On mozilla-unified (246,351 files) on an i7-6700K (4+4 CPUs):
before: 487s wall
after: 360s wall (equivalent to worker.enabled=false)
cpus=2: 379s wall
Even with only 2 threads, the thread pool is still slower.
The introduction of the thread-based worker (02b36e860e0b) states that
it resulted in a "~50%" speedup for `hg sparse --enable-profile` and
`hg sparse --disable-profile`. This disagrees with my measurement
above. I theorize a few reasons for this:
1) Removal of files from the working directory is I/O - not CPU - bound
and should benefit from a thread pool (unless I/O is insanely fast
and the GIL release is near instantaneous). So tests like `hg sparse
--enable-profile` may exercise deletion throughput and aren't good
benchmarks for worker tasks that are CPU heavy.
2) The patch was authored by someone at Facebook. The results were
likely measured against a repository using remotefilelog. And I
believe that revision retrieval during working directory updates with
remotefilelog will often use a remote store, thus being I/O and not
CPU bound. This probably resulted in an overstated performance gain.

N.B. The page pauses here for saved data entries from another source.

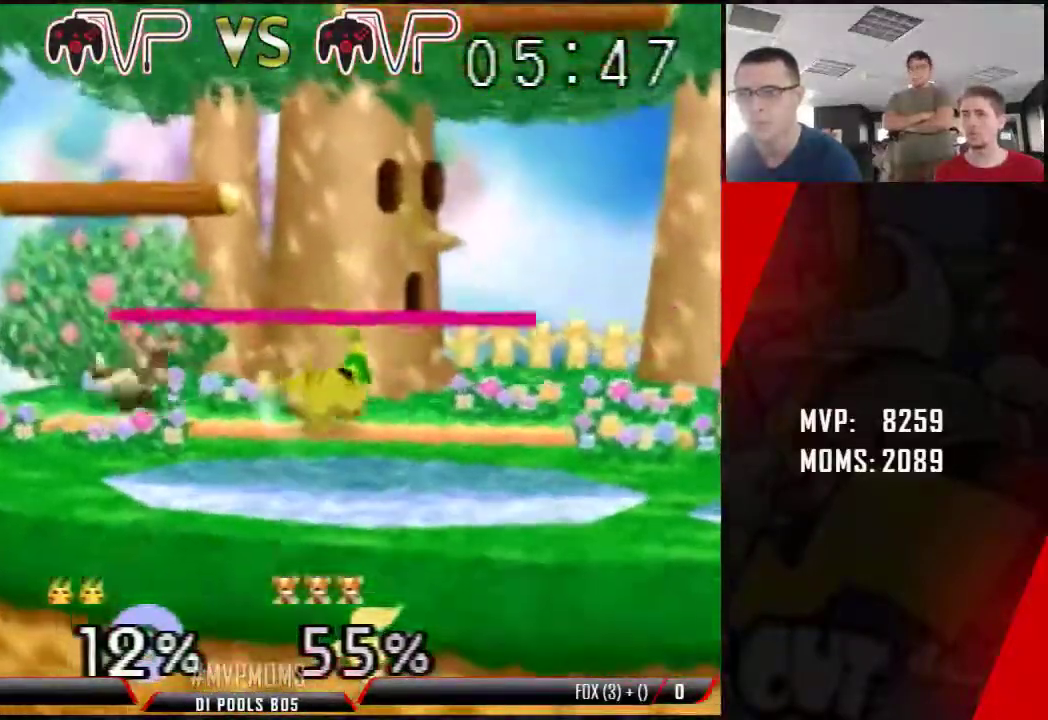
{"dt_ms": 500, "buttons": [], "left_stick": "center", "button_events": [[150, "A", "down"], [217, "A", "up"], [217, "Z", "down"], [283, "Z", "up"]]}
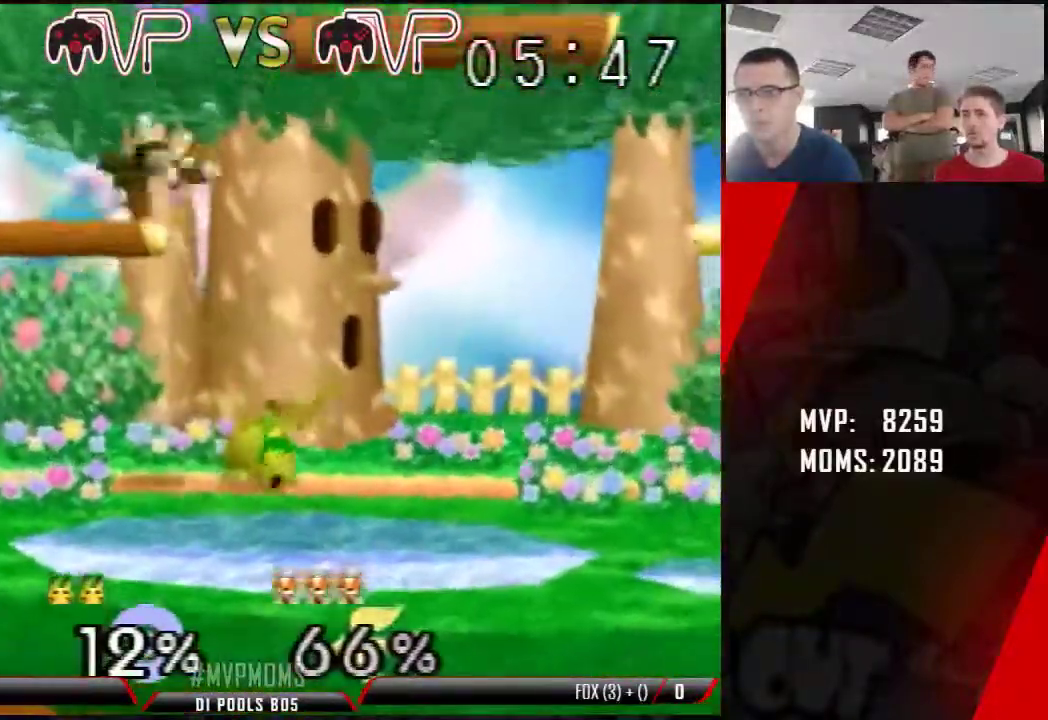
{"dt_ms": 500, "buttons": ["A", "Z"], "left_stick": "center", "button_events": [[250, "A", "down"], [250, "Z", "down"]]}
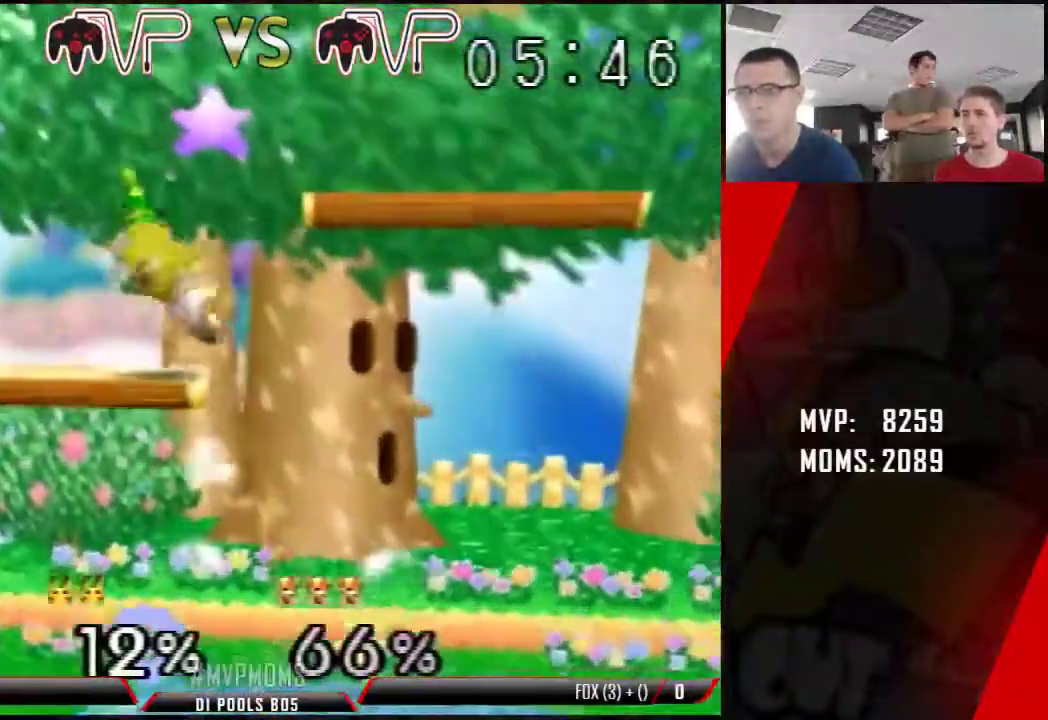
{"dt_ms": 500, "buttons": ["Z"], "left_stick": "center", "button_events": [[150, "A", "up"], [217, "Z", "up"], [467, "Z", "down"]]}
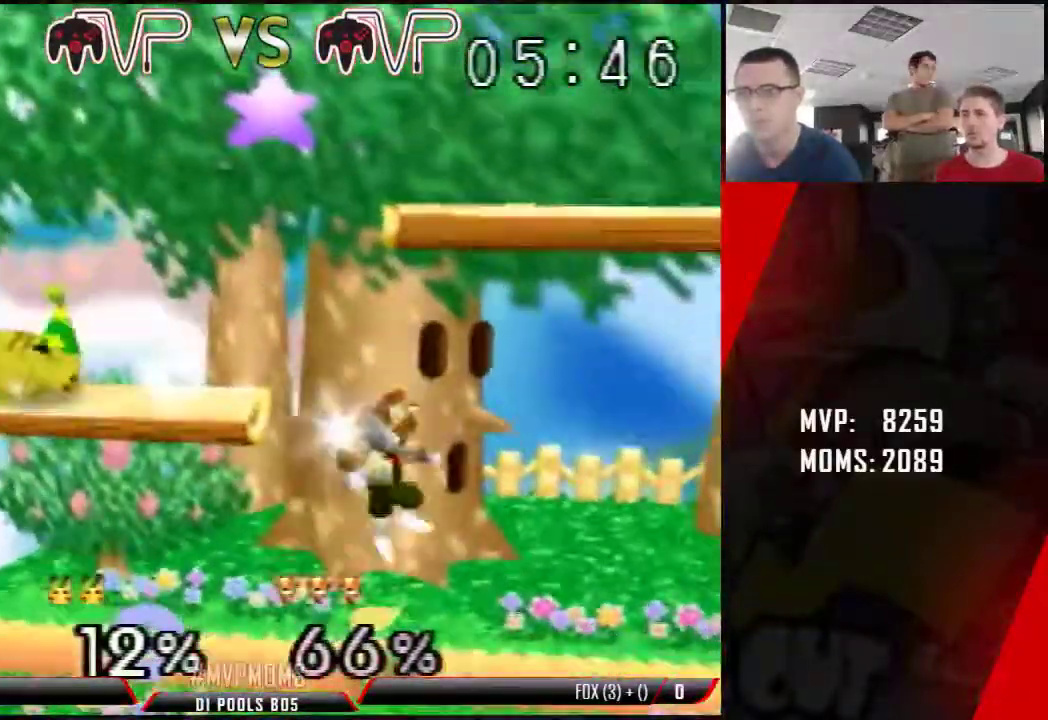
{"dt_ms": 500, "buttons": ["Z"], "left_stick": "center", "button_events": [[350, "Z", "up"], [433, "Z", "down"]]}
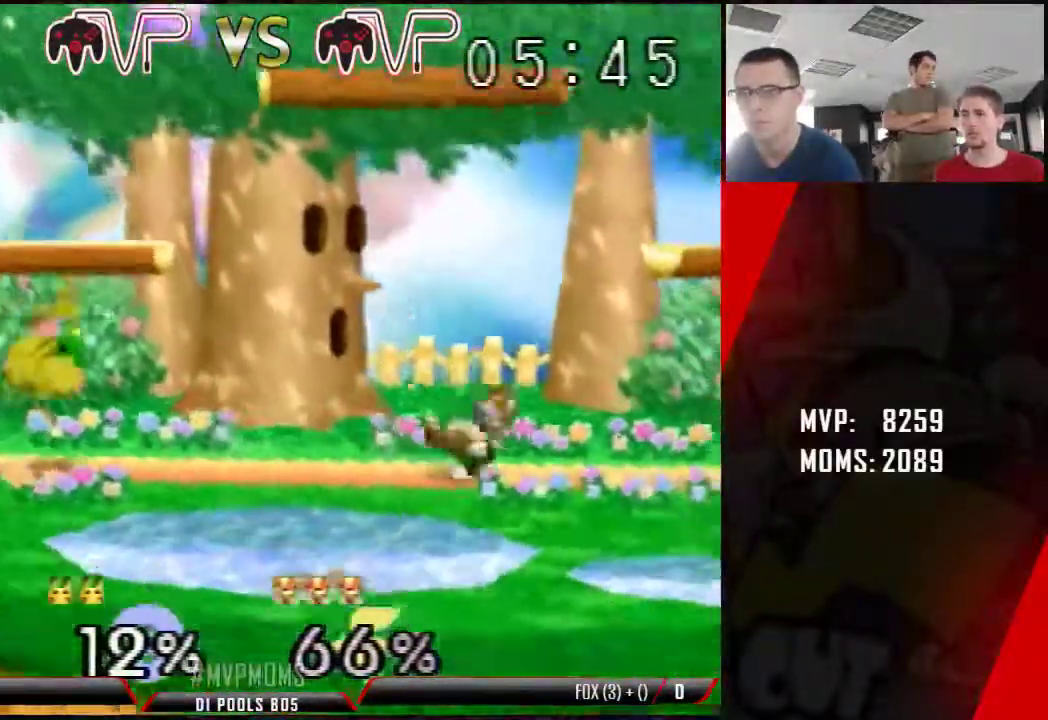
{"dt_ms": 500, "buttons": [], "left_stick": "down-left", "button_events": [[133, "Z", "up"]]}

Since there appears to be a need to enable the thread-based worker with
some stores, I've made the flagging of file gets as thread safe
configurable. I've made it experimental because I don't want to formalize
a boolean flag for this option and because this attribute is best
captured against the store implementation. But we don't have a proper
store API for this yet. I'd rather cross this bridge later.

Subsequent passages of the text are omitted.